From: drew@ophelia.cs.colorado.edu (Drew Eckhardt)
Subject: Re: FAQ-finding mission 1: boot techniques
Date: 24 Jun 1992 18:22:23 GMT

In article <1992Jun23.174127.29205@bernina.ethz.ch> almesber@nessie.cs.id.ethz.ch (Werner Almesberger) writes:
>In article <1992Jun22.042513.13197@muddcs.claremont.edu> jwinstea@jarthur.claremont.edu (Jim Winstead Jr.) writes:
>> Shoelace is dependent on the Minix filesystem, I believe, so I hope
>> someone plans on making available an update for the new Linux
>> filesystem, once it becomes available.
>
>How about a generic boot loader ? It could get the absolute positions of
>the sectors from a running kernel (1) and create a mapping table. The
>boot loader could read that table (2) and load the kernel (3) without
>even knowing what a file system is.
>
>Minor disadvantage: there'd be one additional step after copying a new
>kernel image to /linux or whatever: re-creation of the mapping table.
>
>Problems:
> (1) this needs an interface to bmap (trivial) and a way to get a) the
> disk geometry and b) the partition information (starting sector of
> a given hd?? device). a) is already there for non-SCSI disks
> (HDIO_REQ).

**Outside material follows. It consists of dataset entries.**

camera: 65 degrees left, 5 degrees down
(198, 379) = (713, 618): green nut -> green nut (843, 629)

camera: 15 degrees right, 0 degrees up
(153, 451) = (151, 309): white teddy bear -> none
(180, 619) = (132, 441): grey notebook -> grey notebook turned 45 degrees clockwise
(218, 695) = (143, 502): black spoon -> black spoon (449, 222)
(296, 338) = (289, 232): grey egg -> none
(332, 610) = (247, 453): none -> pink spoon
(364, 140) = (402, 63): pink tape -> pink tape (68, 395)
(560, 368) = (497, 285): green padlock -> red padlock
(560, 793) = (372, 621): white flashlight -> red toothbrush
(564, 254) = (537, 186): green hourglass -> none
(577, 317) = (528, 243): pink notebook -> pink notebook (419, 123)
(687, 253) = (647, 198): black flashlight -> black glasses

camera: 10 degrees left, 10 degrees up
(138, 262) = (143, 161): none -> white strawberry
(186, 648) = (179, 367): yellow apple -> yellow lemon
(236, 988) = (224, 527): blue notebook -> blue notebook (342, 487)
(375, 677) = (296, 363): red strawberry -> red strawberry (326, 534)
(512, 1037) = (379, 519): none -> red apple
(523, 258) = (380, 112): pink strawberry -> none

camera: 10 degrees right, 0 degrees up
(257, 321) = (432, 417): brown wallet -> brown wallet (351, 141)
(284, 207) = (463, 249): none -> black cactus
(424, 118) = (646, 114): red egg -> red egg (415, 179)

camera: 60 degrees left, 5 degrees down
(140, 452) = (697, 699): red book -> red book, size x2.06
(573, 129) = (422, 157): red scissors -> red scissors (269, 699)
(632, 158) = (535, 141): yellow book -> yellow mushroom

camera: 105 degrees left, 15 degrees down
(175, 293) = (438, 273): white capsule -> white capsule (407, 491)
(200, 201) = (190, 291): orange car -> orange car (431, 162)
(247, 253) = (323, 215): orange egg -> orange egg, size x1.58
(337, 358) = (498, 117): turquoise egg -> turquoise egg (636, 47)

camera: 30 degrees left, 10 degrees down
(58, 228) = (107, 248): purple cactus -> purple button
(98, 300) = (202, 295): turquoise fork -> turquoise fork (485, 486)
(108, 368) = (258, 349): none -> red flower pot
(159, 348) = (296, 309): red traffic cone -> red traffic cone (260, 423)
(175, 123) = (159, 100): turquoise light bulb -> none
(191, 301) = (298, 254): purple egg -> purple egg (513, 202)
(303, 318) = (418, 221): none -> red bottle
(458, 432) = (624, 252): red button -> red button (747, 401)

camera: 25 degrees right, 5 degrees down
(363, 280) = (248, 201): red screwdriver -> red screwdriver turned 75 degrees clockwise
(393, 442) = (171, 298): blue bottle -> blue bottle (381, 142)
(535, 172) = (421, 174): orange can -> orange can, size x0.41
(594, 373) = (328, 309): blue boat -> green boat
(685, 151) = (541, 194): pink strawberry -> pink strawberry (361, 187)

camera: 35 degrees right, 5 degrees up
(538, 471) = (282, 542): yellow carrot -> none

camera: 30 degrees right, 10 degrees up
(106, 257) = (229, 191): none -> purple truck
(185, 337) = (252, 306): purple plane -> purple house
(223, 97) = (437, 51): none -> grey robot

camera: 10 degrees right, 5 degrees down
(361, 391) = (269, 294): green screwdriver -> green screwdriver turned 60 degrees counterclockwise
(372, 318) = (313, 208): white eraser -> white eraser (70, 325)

The rest would need some merging of partition handling
> of hd.c and the SCSI stuff. (But that'd be a good idea anyway.)

The SCSI partition table is readable, just like on any other
device. You can be sure that the starting sector is accurate,
however the other information is bunk. In fact, the SCSI
routines ignore it completely.

As far as merging partition handling in hd.c and the SCSI driver :
It will happen.

> (2) is it correct to assume that the boot disk is always identified
> as 0x80 to the BIOS ? SCSI disks might add problems here, but I'm
> not sure.

The active partition is marked like this. However, if you use a
different master boot block (ie Winiboot), this isn't
nevessarily the case.

> (3) better: load either the default kernel or one of, say, four
> kernels (including the default kernel), just like shoelace does
> it.

Not one of four. Simply implement a "normal" boot monitor
program, where you can boot any file off of any device if
some one spacebars, if not boot /vmunix.
 

> (4) should the table contain sector addresses (sec,head,cyl) or block
> numbers ? I'd prefer sector addresses because that removes all
> computations from the boot loader.
>

block numbers. Sector addresses do not exist for SCSI disks,
sector numbers are also smaller than the 3d coordinates
that map to them, and the conversion between
s/h/c and absolute sector number is trivial.